His stone, you see, is a very large, blue capsule -- think of a giant-sized blue fire extinguisher -- that sounds, when you thunk it, like an empty fire extinguisher. It turns out to be an egg.
And, a few minutes later, it turns out to be the hatching place of a baby dragon whose name is Saphira and who was waiting to hatch when around someone other than a bald, scurvy, pervy king -- someone, say, like young, blond Eragon, a 17-year-old idealist whose hair has been coiffed to perfect medieval disarray by some well-paid movie makeup folks.
Now Saphira doesn't stay a baby dragon very long -- a missed opportunity, if you ask me. After just a few minutes of burbling and cooing and sleeping on Eragon's chest, Saphira flies into a convenient thunderstorm and comes back a big mama dragon (albeit one still so young she can't breathe fire yet).
We're in the Dragons Sans Dungeons world of "Eragon" here, full of all manner of pseudo-mythological names like Durza and Brom and Arya and Ajihad, bad guys called the Ra'Zac and Urgals and taking place in such locales as Alagaesia and Carvahall.

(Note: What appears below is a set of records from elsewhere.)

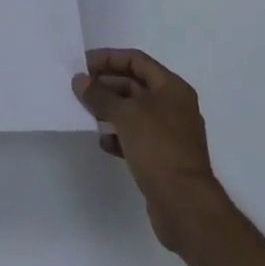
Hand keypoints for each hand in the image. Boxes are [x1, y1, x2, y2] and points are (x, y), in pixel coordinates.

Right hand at [73, 48, 225, 253]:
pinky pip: (136, 137)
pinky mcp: (163, 158)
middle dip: (106, 85)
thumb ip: (99, 95)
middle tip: (79, 89)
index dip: (108, 59)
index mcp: (172, 88)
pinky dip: (119, 135)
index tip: (83, 65)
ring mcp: (169, 134)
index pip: (136, 60)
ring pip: (134, 112)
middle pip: (134, 85)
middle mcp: (173, 106)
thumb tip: (79, 80)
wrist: (185, 206)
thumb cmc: (158, 148)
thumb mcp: (125, 114)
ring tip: (86, 113)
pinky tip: (103, 142)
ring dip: (109, 110)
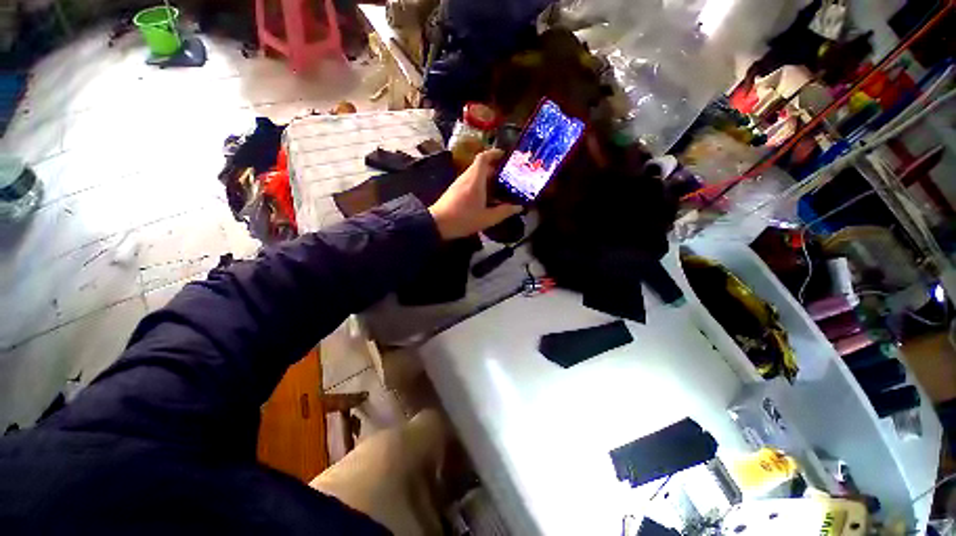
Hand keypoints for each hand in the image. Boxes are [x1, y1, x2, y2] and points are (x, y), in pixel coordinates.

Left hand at [429, 149, 521, 239]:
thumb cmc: (463, 219)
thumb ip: (504, 211)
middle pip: (481, 166)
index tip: (505, 155)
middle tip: (508, 176)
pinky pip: (470, 181)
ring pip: (475, 174)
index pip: (484, 158)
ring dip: (487, 177)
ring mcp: (459, 183)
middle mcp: (466, 177)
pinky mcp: (454, 190)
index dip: (494, 153)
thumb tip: (518, 207)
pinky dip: (480, 183)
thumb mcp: (487, 218)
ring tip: (500, 186)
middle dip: (495, 168)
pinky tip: (486, 196)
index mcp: (475, 180)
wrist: (437, 224)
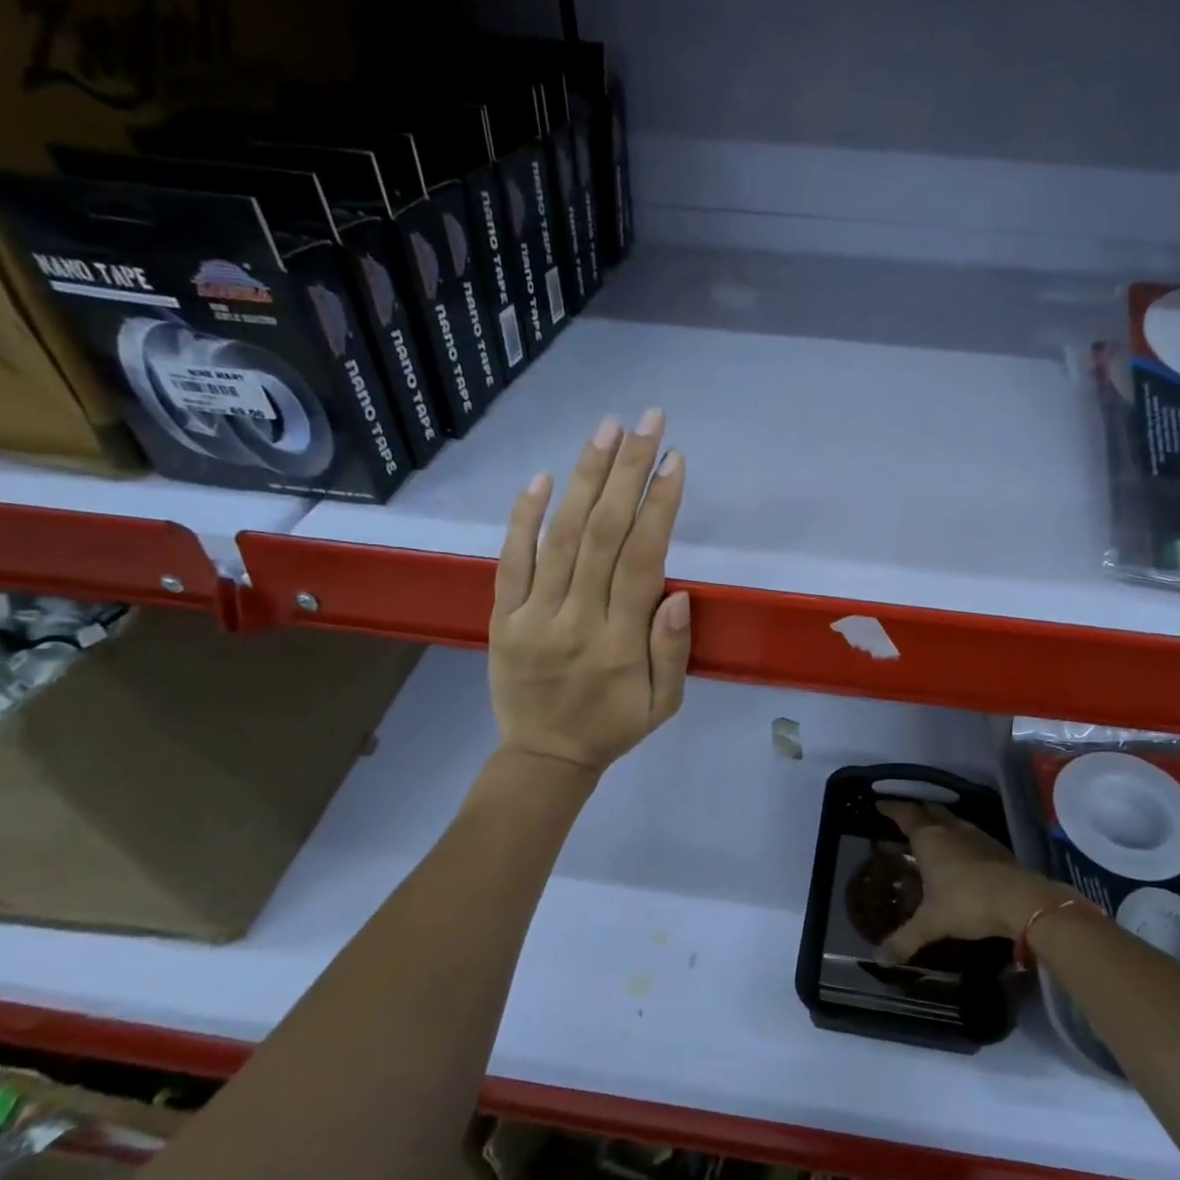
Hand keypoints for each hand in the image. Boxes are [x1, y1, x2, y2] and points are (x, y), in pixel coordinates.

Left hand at [489, 409, 689, 774]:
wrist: (543, 757)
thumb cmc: (613, 726)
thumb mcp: (664, 704)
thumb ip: (673, 651)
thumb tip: (677, 592)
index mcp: (621, 642)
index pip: (643, 560)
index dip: (659, 506)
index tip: (674, 460)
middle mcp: (576, 619)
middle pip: (604, 534)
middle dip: (628, 471)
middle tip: (646, 422)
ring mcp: (533, 615)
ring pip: (562, 537)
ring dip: (585, 479)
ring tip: (606, 431)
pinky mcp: (501, 616)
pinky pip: (510, 561)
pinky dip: (524, 517)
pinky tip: (543, 477)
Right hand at [873, 800, 1062, 965]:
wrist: (1020, 900)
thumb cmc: (967, 902)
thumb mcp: (931, 923)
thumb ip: (904, 939)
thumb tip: (878, 959)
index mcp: (929, 838)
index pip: (905, 814)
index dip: (891, 807)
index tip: (880, 804)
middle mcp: (950, 829)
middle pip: (929, 809)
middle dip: (915, 810)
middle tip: (903, 818)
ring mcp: (975, 835)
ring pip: (951, 819)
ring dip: (938, 822)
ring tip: (930, 834)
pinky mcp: (995, 846)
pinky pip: (969, 833)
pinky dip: (958, 836)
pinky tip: (959, 852)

It's an adaptation of the first novel in something called "The Inheritance Trilogy" by Christopher Paolini, his follow-up to Anne McCaffery's "Dragonriders of Pern" books. If all this seems way too deep into the arcane world of fantasy lit for you, think of the movie as a kind of cut-rate kiddie version of a complicated fantasy epic a la "Lord of the Rings" and "Chronicles of Narnia."
I much preferred it, frankly, when it was a just a story about a boy and his pet, even if his pet is a dragon whom he rides for hundreds of miles at a time. Once you get to all the pseudo-mythology of invented creatures and monsters and whatnot, I wasn't, uh, all that enthralled.
It's very much a kid's movie, you see.
The bad guys are Malkovich as bad King Galbotorix and Robert Carlyle (of "Full Monty" fame) as his No. 1 thug, scarred, scary-eyed Durza.
The chief good guy is Brom, played by old master Jeremy Irons, an old hand at providing legitimacy for movies that have none. Another good guy is played by Djimon Hounsou. Edward Speelers plays the teen dragon rider. Sienna Guillory provides the love interest. Rachel Weisz provides the dragon's voice.
It's a pretty silly movie, but if you're the right age for it -- tweens and tween nostalgists, I suppose, are perfect -- it's very engagingly silly.
2.5 stars (out of 4)
STARRING: Edward Speleers, Jeremy Irons, John Malkovich, Djimon Hounsou and Sienna Guillory
DIRECTOR: Stefan Fangmeier
RUNNING TIME: 100 minutes
RATING: PG for violence
THE LOWDOWN: A 17-year-old boy falls heir to the King's Dragon and fights the forces of evil.